Features:
- supports encoding of multi-line values
- supports both Q- and base64 encoding
- passes all samples in RFC 2047, section "8. Examples"
public class EncodedWordEncoding
{
public static string Decode(string encodedText)
{
if (encodedText == null)
return null;
var regex = new Regex(@"=\?(?<charset>.*?)\?(?<encoding>[qQbB])\?(?<value>.*?)\?=");
var encodedString = encodedText;
var decodedString = string.Empty;
var encodedWordBefore = false;
while (encodedString.Length > 0)
{
var match = regex.Match(encodedString);
if (match.Success)
{
// If the match isn't at the start of the string, copy the initial few chars to the output
var beforeMatch = encodedString.Substring(0, match.Index);
// Filter out space chars between encoded words
if (encodedWordBefore)
{
var regex2 = new Regex(@"(\r?\n|\r)*[ \t]+");
var match2 = regex2.Match(beforeMatch);
if (match2.Success && match2.Value == beforeMatch)
beforeMatch = "";
}
decodedString += beforeMatch;
var charset = match.Groups["charset"].Value;
var encoding = match.Groups["encoding"].Value.ToUpper();
var value = match.Groups["value"].Value;
var contentEncoding = Encoding.GetEncoding(charset);
if (encoding.Equals("B"))
{
// Encoded value is Base-64
var bytes = Convert.FromBase64String(value);
decodedString += contentEncoding.GetString(bytes);
}
else if (encoding.Equals("Q"))
{
decodedString +=
QuotedPrintableEncoding.Decode(value, contentEncoding).Replace("_", " ");
}
else
{
// Encoded value not known, return original string
// (Match should not be successful in this case, so this code may never get hit)

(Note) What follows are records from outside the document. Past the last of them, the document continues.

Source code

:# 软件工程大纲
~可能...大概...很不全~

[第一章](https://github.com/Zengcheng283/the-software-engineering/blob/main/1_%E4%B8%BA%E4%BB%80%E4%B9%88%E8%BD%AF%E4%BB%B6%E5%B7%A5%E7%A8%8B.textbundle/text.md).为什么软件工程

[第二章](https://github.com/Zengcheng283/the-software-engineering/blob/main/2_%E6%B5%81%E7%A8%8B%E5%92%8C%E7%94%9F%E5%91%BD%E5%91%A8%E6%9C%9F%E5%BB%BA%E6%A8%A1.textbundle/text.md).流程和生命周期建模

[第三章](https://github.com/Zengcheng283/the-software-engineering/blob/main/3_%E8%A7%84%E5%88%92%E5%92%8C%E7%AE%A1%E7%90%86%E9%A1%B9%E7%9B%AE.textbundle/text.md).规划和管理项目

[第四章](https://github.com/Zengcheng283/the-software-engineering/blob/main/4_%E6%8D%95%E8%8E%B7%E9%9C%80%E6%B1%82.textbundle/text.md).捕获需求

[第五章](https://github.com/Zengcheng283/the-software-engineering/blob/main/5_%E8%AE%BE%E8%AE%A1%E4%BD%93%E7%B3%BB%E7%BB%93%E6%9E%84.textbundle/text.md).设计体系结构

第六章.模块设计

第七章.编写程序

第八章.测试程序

decodedString += encodedString;
break;
}
// Trim off up to and including the match, then we'll loop and try matching again.

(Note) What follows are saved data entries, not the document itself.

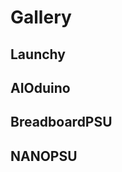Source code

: # Gallery

## Launchy
<div id="Launchy-gallery"></div>

## AIOduino
<div id="AIOduino-gallery"></div>

## BreadboardPSU
<div id="breadboardpsu-gallery"></div>

## NANOPSU
<div id="nanopsu-gallery"></div>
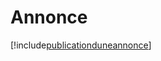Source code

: # Annonce

[!include[publicationduneannonce](annonce.publicationduneannonce.autogen.md)]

encodedString = encodedString.Substring(match.Index + match.Length);
encodedWordBefore = true;
}
else
{
// No match, not encoded, return original string
decodedString += encodedString;
break;
}
}
return decodedString;
}
}
public static class QuotedPrintableEncoding
{
public static string Decode(string text, Encoding encoding)
{
if (text == null)
throw new ArgumentNullException("text");
if (encoding == null)
throw new ArgumentNullException("encoding");
if (text.Length == 0)
return text;
text = text.Replace("=\r\n", "");
var regex = new Regex(@"(=[0-9A-F][0-9A-F])+", RegexOptions.Multiline | RegexOptions.IgnoreCase);
return regex.Replace(text, m =>
{
if (m.Value.Length % 3 != 0)
throw new InvalidOperationException("Unexpected match length.");
var bytes = m.Value.Split(new[] { '=' }, StringSplitOptions.RemoveEmptyEntries)
.Select(v => byte.Parse(v, NumberStyles.HexNumber));
return encoding.GetString(bytes.ToArray());
});
}
}
Code used from klaas114's post and Dave's post.
UPDATE 31 Jan 2010: implemented my own quoted-printable decoder.